§ **GOAL OF THE EXERCISE**: Transcribe the records below exactly as written, from the opening line through the line that contains "thumb cmc: (844, 1161)".

Bounding box coordinate data
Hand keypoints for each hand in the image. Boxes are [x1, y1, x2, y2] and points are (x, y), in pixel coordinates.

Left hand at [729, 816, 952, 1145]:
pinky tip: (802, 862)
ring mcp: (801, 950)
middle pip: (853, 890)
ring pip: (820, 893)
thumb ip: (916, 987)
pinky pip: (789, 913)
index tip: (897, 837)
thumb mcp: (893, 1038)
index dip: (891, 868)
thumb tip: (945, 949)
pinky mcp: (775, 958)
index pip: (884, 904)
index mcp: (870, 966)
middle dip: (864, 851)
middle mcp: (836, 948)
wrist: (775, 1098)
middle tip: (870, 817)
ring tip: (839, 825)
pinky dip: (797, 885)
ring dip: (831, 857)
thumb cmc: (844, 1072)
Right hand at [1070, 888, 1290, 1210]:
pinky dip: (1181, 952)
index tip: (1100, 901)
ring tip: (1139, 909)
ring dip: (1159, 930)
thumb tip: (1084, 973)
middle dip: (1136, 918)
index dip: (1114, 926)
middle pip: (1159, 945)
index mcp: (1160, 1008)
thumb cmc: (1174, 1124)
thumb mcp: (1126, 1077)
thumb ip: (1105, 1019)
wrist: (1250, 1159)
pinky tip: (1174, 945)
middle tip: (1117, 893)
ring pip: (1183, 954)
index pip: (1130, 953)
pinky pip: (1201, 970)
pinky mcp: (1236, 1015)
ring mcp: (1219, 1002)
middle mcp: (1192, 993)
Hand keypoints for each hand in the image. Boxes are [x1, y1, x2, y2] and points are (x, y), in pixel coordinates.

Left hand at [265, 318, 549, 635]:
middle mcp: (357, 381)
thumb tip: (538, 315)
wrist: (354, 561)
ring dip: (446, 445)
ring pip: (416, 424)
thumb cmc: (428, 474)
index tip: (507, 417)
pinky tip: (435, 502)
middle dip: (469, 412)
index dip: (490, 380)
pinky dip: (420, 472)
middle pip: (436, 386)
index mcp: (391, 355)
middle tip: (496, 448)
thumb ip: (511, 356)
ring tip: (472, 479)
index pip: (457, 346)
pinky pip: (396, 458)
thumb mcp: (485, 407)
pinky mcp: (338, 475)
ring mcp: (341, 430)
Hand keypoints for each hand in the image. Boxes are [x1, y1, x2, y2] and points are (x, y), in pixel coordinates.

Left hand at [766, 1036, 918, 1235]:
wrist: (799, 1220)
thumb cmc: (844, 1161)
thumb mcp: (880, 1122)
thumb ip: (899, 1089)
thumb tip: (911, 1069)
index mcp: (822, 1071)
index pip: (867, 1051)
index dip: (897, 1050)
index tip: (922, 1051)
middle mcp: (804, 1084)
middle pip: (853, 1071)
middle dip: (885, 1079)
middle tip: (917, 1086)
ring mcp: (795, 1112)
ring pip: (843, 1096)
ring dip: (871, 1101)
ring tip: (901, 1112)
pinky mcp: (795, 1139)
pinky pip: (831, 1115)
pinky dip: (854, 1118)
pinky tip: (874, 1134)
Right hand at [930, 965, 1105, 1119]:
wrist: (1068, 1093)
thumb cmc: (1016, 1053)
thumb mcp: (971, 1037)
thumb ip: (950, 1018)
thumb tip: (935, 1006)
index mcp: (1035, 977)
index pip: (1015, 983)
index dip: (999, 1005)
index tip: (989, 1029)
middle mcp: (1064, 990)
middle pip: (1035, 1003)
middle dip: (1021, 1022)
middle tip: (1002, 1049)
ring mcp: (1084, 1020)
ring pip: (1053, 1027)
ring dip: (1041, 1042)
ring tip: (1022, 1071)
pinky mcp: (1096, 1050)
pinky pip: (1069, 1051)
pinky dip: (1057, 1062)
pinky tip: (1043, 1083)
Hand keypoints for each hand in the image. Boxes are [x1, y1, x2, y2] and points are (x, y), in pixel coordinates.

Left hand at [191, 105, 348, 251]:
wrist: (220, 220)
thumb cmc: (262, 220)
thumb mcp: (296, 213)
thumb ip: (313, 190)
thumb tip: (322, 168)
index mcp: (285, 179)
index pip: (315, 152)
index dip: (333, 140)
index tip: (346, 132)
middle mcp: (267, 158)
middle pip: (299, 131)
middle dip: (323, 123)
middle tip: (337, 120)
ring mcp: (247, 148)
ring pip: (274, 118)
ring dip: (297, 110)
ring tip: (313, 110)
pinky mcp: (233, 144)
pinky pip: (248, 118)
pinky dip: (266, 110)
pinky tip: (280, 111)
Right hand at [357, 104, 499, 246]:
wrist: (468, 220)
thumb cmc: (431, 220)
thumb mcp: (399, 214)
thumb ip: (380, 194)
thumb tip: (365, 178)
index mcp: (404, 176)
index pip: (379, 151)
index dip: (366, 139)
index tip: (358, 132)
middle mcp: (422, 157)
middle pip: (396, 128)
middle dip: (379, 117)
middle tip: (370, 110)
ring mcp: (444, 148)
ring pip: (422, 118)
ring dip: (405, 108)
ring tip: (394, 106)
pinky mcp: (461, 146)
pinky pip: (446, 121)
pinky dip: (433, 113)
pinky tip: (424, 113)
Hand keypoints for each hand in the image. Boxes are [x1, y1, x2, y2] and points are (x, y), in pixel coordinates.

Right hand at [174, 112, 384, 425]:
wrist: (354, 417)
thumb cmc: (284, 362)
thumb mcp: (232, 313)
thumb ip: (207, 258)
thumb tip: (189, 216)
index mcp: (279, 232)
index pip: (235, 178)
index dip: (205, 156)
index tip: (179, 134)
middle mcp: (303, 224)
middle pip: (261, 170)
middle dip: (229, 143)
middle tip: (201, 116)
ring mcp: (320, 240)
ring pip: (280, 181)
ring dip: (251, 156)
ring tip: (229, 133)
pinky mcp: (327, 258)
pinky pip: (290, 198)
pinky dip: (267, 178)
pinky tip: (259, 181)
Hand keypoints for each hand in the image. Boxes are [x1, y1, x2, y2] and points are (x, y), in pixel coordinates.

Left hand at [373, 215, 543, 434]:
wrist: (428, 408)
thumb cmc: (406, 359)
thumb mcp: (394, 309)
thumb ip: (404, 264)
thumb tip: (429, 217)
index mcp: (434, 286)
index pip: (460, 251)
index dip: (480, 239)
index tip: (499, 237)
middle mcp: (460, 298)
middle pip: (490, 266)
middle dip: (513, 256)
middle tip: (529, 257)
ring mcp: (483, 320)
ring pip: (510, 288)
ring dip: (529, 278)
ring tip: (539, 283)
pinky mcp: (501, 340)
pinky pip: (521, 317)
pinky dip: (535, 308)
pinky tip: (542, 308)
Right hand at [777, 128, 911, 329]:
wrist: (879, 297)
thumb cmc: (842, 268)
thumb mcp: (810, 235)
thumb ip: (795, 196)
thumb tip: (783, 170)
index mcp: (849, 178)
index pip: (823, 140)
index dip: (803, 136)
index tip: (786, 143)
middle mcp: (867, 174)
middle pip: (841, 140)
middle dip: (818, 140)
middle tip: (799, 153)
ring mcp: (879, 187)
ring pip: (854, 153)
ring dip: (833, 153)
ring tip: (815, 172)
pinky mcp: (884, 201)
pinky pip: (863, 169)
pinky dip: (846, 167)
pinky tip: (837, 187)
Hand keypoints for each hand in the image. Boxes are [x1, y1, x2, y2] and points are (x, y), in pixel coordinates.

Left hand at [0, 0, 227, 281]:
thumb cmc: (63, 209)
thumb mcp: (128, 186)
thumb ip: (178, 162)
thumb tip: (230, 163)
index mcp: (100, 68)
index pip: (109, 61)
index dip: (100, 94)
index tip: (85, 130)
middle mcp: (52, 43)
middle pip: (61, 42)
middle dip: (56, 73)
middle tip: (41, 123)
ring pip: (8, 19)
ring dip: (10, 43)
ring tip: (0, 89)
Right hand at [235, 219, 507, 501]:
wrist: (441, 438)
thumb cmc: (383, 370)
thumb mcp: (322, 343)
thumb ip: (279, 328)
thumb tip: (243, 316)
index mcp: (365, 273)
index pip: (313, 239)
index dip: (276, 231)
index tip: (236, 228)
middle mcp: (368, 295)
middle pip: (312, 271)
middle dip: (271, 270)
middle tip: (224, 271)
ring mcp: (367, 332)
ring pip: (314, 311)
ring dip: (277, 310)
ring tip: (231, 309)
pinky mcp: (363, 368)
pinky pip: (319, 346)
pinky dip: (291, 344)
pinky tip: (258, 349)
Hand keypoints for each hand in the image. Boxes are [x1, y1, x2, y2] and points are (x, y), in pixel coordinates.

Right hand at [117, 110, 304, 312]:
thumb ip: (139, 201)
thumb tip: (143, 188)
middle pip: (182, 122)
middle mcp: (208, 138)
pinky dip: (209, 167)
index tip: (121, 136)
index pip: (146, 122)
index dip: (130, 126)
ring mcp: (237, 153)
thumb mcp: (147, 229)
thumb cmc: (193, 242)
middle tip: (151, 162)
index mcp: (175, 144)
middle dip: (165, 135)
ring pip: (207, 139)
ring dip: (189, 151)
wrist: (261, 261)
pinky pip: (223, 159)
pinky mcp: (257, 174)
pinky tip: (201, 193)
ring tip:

§ **ANSWER TO THIS TASK**:
Hand keypoints for each hand in the image. Boxes are [x1, y1, x2, y2] and points are (x, y), in pixel coordinates.

Left hand at [729, 816, 952, 1145]:
pinky tip: (802, 862)
ring mcp: (801, 950)
middle pip: (853, 890)
ring pip: (820, 893)
thumb ip: (916, 987)
pinky pip: (789, 913)
index tip: (897, 837)
thumb mcp: (893, 1038)
index dip: (891, 868)
thumb tip: (945, 949)
pinky mcp: (775, 958)
index pip: (884, 904)
index mcp: (870, 966)
middle dip: (864, 851)
middle mcp: (836, 948)
wrist: (775, 1098)
middle tip: (870, 817)
ring tip: (839, 825)
pinky dip: (797, 885)
ring dip: (831, 857)
thumb cmc: (844, 1072)
Right hand at [1070, 888, 1290, 1210]:
pinky dip: (1181, 952)
index tip: (1100, 901)
ring tip: (1139, 909)
ring dip: (1159, 930)
thumb tip: (1084, 973)
middle dip: (1136, 918)
index dip: (1114, 926)
middle pip: (1159, 945)
index mcp: (1160, 1008)
thumb cmc: (1174, 1124)
thumb mcp: (1126, 1077)
thumb ip: (1105, 1019)
wrist: (1250, 1159)
pinky tip: (1174, 945)
middle tip: (1117, 893)
ring pip: (1183, 954)
index pip: (1130, 953)
pinky pip: (1201, 970)
pinky mcp: (1236, 1015)
ring mcp: (1219, 1002)
middle mcp: (1192, 993)
Hand keypoints for each hand in the image. Boxes are [x1, y1, x2, y2] and points are (x, y), in pixel coordinates.

Left hand at [265, 318, 549, 635]:
middle mcp: (357, 381)
thumb tip: (538, 315)
wrist: (354, 561)
ring dip: (446, 445)
ring pip: (416, 424)
thumb cmc: (428, 474)
index tip: (507, 417)
pinky tip: (435, 502)
middle dip: (469, 412)
index dip: (490, 380)
pinky dip: (420, 472)
middle pip: (436, 386)
index mcp: (391, 355)
middle tip: (496, 448)
thumb ip: (511, 356)
ring tip: (472, 479)
index pip: (457, 346)
pinky pip: (396, 458)
thumb mcp: (485, 407)
pinky mcp: (338, 475)
ring mcp: (341, 430)
Hand keypoints for each hand in the image. Boxes are [x1, y1, x2, y2] and points are (x, y), in pixel coordinates.

Left hand at [766, 1036, 918, 1235]:
wrist: (799, 1220)
thumb cmc: (844, 1161)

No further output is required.